Is your skin routine for your eczema working? Are you exhausted by the twice daily emollient application ritual? Was the bleach bath once exciting and promising and now just a blasé part of your day? Have you sworn off oral prednisone because of the weight gain and insomnia while on it? Are you apprehensive about trying immunosuppressive drugs because they increase the risk of infections? Have you tried topical steroids, only to stop for fear of thinning out your skin? Are you scratching despite antihistamines and itch relief creams? 

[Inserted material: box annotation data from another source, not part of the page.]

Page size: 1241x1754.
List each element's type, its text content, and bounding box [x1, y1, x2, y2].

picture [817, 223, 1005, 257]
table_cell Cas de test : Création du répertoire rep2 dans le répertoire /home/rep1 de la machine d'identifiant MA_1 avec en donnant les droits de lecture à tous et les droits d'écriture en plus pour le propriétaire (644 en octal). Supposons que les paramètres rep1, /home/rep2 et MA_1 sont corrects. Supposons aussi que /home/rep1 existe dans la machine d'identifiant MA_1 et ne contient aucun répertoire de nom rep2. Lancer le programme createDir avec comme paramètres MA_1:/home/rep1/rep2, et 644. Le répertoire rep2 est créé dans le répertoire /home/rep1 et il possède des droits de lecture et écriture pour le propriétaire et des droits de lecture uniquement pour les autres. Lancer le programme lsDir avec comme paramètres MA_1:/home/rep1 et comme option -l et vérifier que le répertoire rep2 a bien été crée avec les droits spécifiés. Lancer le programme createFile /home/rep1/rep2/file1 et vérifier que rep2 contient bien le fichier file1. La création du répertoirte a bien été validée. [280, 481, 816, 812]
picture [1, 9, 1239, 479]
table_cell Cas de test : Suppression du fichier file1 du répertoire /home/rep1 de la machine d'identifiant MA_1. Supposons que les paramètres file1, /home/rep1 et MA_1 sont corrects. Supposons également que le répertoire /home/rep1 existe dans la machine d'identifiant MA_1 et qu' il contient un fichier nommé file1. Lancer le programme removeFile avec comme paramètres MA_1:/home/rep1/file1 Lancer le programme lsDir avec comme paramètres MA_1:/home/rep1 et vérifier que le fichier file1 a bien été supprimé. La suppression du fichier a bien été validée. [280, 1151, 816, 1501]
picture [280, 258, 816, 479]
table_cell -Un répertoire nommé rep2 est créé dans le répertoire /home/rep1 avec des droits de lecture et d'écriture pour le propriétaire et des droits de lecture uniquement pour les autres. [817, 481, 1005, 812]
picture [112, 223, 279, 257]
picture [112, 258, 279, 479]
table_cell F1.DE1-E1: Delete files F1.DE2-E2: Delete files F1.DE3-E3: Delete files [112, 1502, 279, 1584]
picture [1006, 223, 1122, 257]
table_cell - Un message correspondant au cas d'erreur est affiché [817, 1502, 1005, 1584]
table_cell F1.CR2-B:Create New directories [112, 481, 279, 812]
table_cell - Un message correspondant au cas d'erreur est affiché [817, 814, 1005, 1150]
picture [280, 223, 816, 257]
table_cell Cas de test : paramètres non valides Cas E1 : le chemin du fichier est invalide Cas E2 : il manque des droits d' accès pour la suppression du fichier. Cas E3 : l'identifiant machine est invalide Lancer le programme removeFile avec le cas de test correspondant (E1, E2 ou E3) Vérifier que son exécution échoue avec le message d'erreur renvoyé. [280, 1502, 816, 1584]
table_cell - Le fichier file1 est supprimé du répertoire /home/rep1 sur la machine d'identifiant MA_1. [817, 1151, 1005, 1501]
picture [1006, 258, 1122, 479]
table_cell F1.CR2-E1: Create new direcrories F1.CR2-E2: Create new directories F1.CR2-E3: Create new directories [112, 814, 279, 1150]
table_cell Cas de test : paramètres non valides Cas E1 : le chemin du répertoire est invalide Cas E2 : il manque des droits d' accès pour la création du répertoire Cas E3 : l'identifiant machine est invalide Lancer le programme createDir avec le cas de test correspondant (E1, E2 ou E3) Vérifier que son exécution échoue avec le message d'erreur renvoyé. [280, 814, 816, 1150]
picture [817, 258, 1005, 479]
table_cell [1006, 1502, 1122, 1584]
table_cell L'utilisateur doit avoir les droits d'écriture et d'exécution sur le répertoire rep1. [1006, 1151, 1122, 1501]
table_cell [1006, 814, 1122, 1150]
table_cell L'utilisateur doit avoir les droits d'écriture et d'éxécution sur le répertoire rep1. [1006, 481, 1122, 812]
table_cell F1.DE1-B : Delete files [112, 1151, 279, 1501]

Well then, you are not alone. 

Over 30 million Americans and approximately 20% of the world’s children suffer from eczema. 

Take cold comfort that countless millions more before have struggled with the dry, itchy, scaly, red skin condition. We can glean from some of the earliest medical documents that the ancients also struggled with chronic, itchy skin conditions. An excerpt from The Ebers Papyrus, written around 1,500 BC, reveals that the Ancient Egyptians also lathered and balmed:

For the common Itch, a mixture composed of Onion, crushed in Honey and taken in Beer, was prescribed. If the Itch was confined to the Neck, a Chopped-up Bat applied to it as a poultice healed it ‘at once.’ For the Thigh:



Dried Beans

Red Natron


Sour Milk

Make into a poultice.


Although chopped-up bats have fallen out of favor, millennia later, we continue to apply emollients to dry, inflamed skin. Despite the advances in modern medicine, the exact cause of this genetic abnormality in the outermost layer of the skin is not completely understood. Today, it is appreciated that people with eczema have impaired skin barrier function with increased skin water loss. As such, eczema is managed with careful skin care practices, barrier repair strategies, topical therapies for inflammation, and the elimination of exacerbating factors. 

The potions of yore differ but the cornerstone of remedy is remarkably similar to current management: to salve and protect.